Iran’s Supreme Court upheld Panahi’s death sentence in April 2018 and his execution was scheduled for May 3 but was postponed after international outcry by the United Nations and rights organizations. Panahi’s request for a case review was rejected by Iran’s Supreme Court but his lawyers have submitted a new appeal.
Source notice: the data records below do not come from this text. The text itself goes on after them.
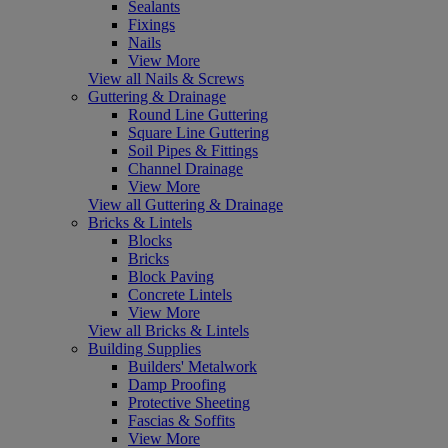
Sealants
Fixings
Nails
View More
View all Nails & Screws
Guttering & Drainage
Round Line Guttering
Square Line Guttering
Soil Pipes & Fittings
Channel Drainage
View More
View all Guttering & Drainage
Bricks & Lintels
Blocks
Bricks
Block Paving
Concrete Lintels
View More
View all Bricks & Lintels
Building Supplies
Builders' Metalwork
Damp Proofing
Protective Sheeting
Fascias & Soffits
View More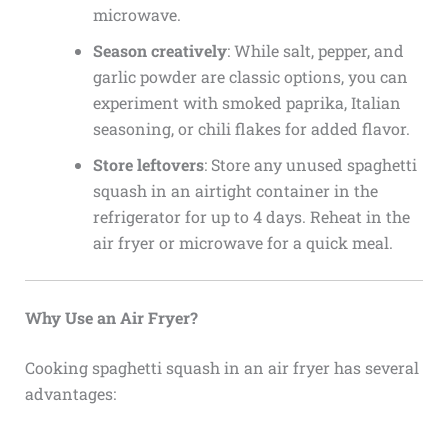
microwave.
Season creatively
: While salt, pepper, and
garlic powder are classic options, you can
experiment with smoked paprika, Italian
seasoning, or chili flakes for added flavor.
Store leftovers
: Store any unused spaghetti
squash in an airtight container in the
refrigerator for up to 4 days. Reheat in the
air fryer or microwave for a quick meal.
Why Use an Air Fryer?
Cooking spaghetti squash in an air fryer has several
advantages: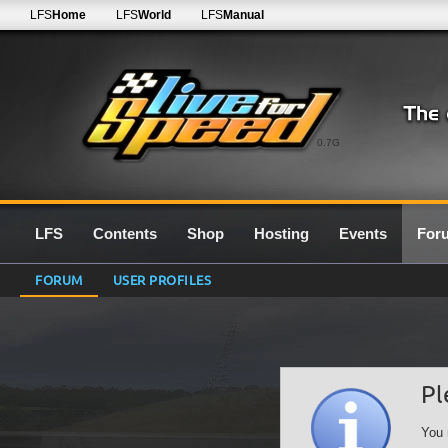
LFS
Home
LFS
World
LFS
Manual
0.7G
LFS
Contents
Shop
Hosting
Events
For
FORUM
USER PROFILES
Pl
You 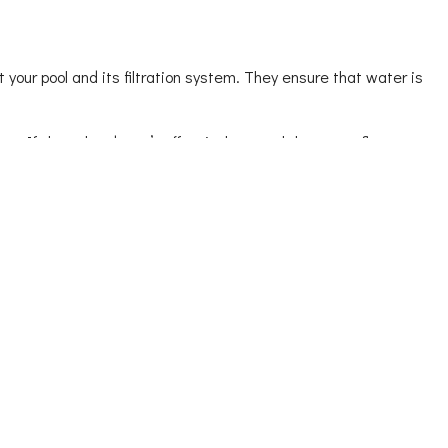
 your pool and its filtration system. They ensure that water is
ure. If the valve doesn’t effectively control the water flow or
dle them promptly, preventing them from turning into plan-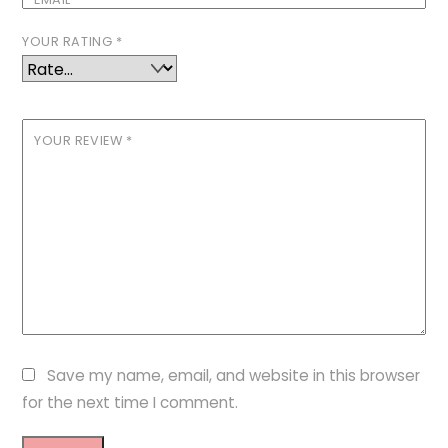
YOUR RATING
*
YOUR REVIEW
*
Save my name, email, and website in this browser
for the next time I comment.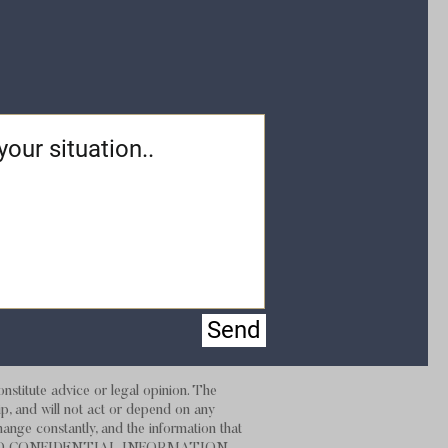
Send
stitute advice or legal opinion. The
hip, and will not act or depend on any
hange constantly, and the information that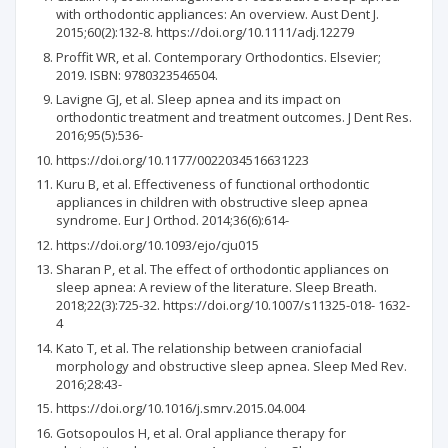
with orthodontic appliances: An overview. Aust Dent J.
2015;60(2):132-8. https://doi.org/10.1111/adj.12279
Proffit WR, et al. Contemporary Orthodontics. Elsevier;
2019. ISBN: 9780323546504.
Lavigne GJ, et al. Sleep apnea and its impact on
orthodontic treatment and treatment outcomes. J Dent Res.
2016;95(5):536-
https://doi.org/10.1177/0022034516631223
Kuru B, et al. Effectiveness of functional orthodontic
appliances in children with obstructive sleep apnea
syndrome. Eur J Orthod. 2014;36(6):614-
https://doi.org/10.1093/ejo/cju015
Sharan P, et al. The effect of orthodontic appliances on
sleep apnea: A review of the literature. Sleep Breath.
2018;22(3):725-32. https://doi.org/10.1007/s11325-018- 1632-
4
Kato T, et al. The relationship between craniofacial
morphology and obstructive sleep apnea. Sleep Med Rev.
2016;28:43-
https://doi.org/10.1016/j.smrv.2015.04.004
Gotsopoulos H, et al. Oral appliance therapy for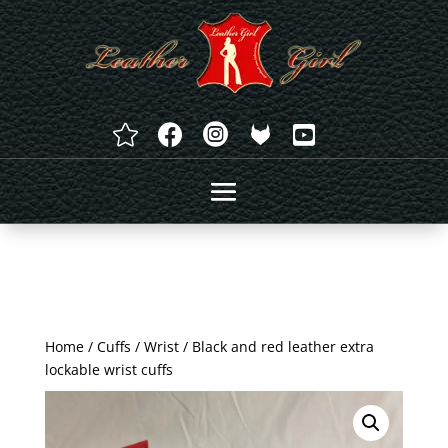




Home
/
Cuffs
/
Wrist
/ Black and red leather extra
lockable wrist cuffs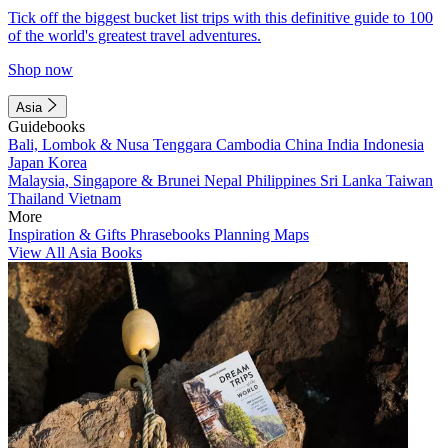
Tick off the biggest bucket list trips with this definitive guide to 100
of the world's greatest travel adventures.
Shop now
Asia
Guidebooks
Bali, Lombok & Nusa Tenggara
Cambodia
China
India
Indonesia
Japan
Korea
Malaysia, Singapore & Brunei
Nepal
Philippines
Sri Lanka
Taiwan
Thailand
Vietnam
More
Inspiration & Gifts
Phrasebooks
Planning Maps
View All Asia Books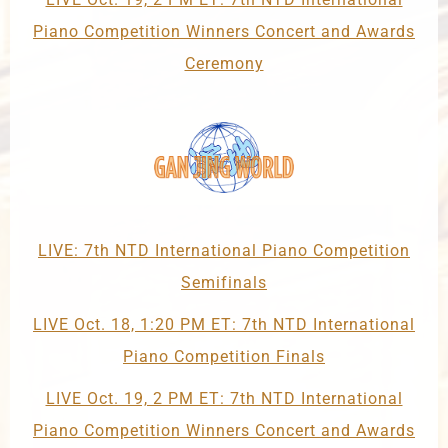
Piano Competition Winners Concert and Awards
Ceremony
LIVE: 7th NTD International Piano Competition
Semifinals
LIVE Oct. 18, 1:20 PM ET: 7th NTD International
Piano Competition Finals
LIVE Oct. 19, 2 PM ET: 7th NTD International
Piano Competition Winners Concert and Awards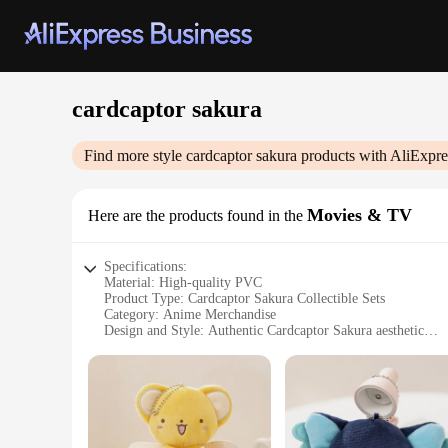
cardcaptor sakura
Find more style
cardcaptor sakura
products with AliExpre
Movies & TV
Here are the products found in the
Specifications:
Material: High-quality PVC
Product Type: Cardcaptor Sakura Collectible Sets
Category: Anime Merchandise
Design and Style: Authentic Cardcaptor Sakura aesthetic
Usage and Purpose: Collecting, Displaying, Gifting
Typical Adaptive Scenario: Fans' homes, offices, or at conve
Shape or Size or Weight or Quantity: Varies per set; includes
Features:
**Unmatched Authenticity and Quality**
Dive into the enchanting world of Cardcaptor Sakura with our 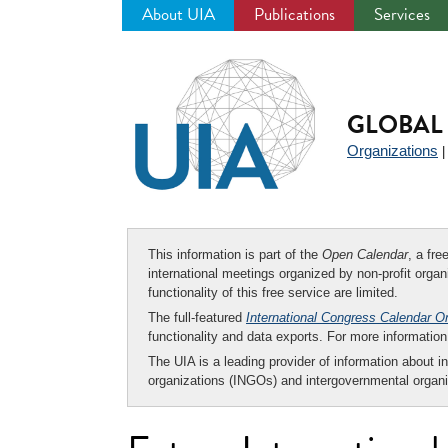
About UIA
Publications
Services
Jump
to
navigation
GLOBAL 
Organizations
This information is part of the
Open Calendar
, a fr
international meetings organized by non-profit organi
functionality of this free service are limited.
The full-featured
International Congress Calendar O
functionality and data exports. For more informati
The UIA is a leading provider of information about i
organizations (INGOs) and intergovernmental organi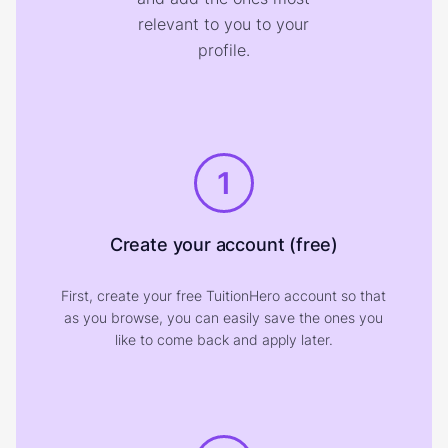
relevant to you to your
profile.
1
Create your account (free)
First, create your free TuitionHero account so that
as you browse, you can easily save the ones you
like to come back and apply later.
In calling for the annulment of his death sentence, the UN’s special rapporteur on extrajudicial, summary or arbitrary executions, Agnes Callamard, has cited concerns that Panahi was denied access to a lawyer, a fair trial, and that he was mistreated and tortured in detention.
Despite his innocence plea, Panahi was charged with “corruption on earth” and sentenced to death under Articles 286, 287 and 279 of Iran’s Islamic Penal Code.
CHRI has also called for the annulment of Panahi’s death sentence and for the Iranian judiciary to cease politically motivated executions, stop violating international standards of due process, and guarantee the rights of detainees to counsel of their choice as well as a fair trial in line with UN standards.